Mr. Trump isn’t backing away from his remarks. When ABC News correspondent Martha Raddatz asked him on Sunday’s “This Week” program if he thought he should apologize to Mr. McCain, Mr. Straight Talker replied, “No, not at all.”

Instead, Mr. Trump sought to change the subject by accusing Mr. McCain of having “done nothing” for veterans. When she read statements from veteran leaders who condemned Mr. Trump, he said, “Well, maybe they don’t speak to the same vets that I speak to.”

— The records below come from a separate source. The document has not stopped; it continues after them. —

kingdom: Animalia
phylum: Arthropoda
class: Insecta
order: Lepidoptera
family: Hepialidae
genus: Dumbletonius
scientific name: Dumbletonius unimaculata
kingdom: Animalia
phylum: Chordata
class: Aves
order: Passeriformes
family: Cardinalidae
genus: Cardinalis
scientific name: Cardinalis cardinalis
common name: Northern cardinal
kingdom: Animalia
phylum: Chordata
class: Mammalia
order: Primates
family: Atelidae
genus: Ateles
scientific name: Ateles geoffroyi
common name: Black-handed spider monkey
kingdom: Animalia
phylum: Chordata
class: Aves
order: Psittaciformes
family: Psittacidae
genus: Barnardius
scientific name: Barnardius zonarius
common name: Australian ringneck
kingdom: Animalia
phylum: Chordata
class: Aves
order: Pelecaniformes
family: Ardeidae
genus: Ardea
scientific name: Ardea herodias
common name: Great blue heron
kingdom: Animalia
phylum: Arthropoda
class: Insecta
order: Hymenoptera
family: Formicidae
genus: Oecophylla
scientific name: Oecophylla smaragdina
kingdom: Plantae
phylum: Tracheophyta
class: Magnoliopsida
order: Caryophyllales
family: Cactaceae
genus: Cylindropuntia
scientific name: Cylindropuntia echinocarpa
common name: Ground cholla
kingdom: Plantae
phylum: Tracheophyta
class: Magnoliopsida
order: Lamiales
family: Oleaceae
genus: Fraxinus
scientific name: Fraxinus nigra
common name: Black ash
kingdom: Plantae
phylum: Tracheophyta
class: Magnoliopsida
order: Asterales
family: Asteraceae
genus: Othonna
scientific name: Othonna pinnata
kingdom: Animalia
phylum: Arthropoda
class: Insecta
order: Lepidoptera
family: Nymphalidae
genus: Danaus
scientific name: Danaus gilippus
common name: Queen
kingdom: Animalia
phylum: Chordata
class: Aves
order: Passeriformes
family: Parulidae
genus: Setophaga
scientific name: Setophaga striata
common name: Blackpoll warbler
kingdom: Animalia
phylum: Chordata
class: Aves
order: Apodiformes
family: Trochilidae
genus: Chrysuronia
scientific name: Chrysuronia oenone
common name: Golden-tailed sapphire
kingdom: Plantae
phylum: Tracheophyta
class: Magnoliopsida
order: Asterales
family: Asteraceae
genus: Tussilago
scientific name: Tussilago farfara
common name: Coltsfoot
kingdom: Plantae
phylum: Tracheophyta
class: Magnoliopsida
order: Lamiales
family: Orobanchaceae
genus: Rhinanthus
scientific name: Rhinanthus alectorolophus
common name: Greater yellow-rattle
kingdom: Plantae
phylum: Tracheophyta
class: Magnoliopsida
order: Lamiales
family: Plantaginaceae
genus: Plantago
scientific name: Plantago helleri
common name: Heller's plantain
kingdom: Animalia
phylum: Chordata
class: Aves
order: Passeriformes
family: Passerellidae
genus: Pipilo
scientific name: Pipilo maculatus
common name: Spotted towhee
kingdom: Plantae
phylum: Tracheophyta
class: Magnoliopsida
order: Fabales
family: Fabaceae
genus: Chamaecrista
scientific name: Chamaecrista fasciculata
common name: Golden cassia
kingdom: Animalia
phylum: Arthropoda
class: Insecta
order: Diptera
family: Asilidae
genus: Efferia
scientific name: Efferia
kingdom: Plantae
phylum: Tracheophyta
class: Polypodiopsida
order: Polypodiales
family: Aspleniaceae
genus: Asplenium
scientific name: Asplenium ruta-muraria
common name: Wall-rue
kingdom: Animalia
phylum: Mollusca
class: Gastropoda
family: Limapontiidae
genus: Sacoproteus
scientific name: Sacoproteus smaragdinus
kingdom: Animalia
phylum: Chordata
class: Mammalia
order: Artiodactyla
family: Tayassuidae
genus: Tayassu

Mr. Trump’s political style of combat — and the reason that he gives for his latest attack on Mr. McCain — sounds like a schoolboy’s excuse for name-calling.

He said, for example, that he became angry when he read that Mr. McCain, in a New Yorker interview, called his supporters a bunch of “crazies.”

When asked by Ms. Raddatz if he intends calling people he disagrees with a “loser” or “dummy,” he said,”Look, when people attack me, I let them have it back. “You know people are constantly attacking my hair. I don’t see you coming to my defense.” Then he continued to call Mr. McCain “a dummy.”

Politics is in some ways a verbal contact sport that can get rough at times, but the trick is to appear “presidential” and tough at the same time — and Mr. Trump can’t quite get the hang of it.

Ronald Reagan was a master at the game when he was running against President Carter. Reagan kept saying that the economy was in a recession, as Mr. Carter’s advisers said Reagan didn’t even know the definition of a true recession.

“Well, if it’s definition they want, I’ll given ’em one,” he said at a rally launching his fall campaign. “A recession is when your neighbor loses his job. A depression is when you lose your job, and recovery is when Jimmy Carter loses his.”

For Reagan, it was a soft one, two, three punch, but it knocked Mr. Carter out of the ring.

Mr. Trump has moved to the front of the GOP primary race, with 24 percent in the latest Washington Post-ABC poll, followed by Wisconsin Gov. Scott Walker (13 percent) and former Florida governor Jeb Bush (12 percent), with all the others in single digits.

But it’s early yet, and Mr. Trump’s opponents are going to be reminding Republicans, especially veterans and our soldiers here and abroad, about The Donald’s remark that John McCain is “not a war hero.”

Personal attacks can get you only so far in presidential politics, but then it can turn against you and bite you in the behind.

Attacking one of America’s true war heroes will likely result in a very big bite.

Donald Lambro is a syndicated columnist and contributor to The Washington Times.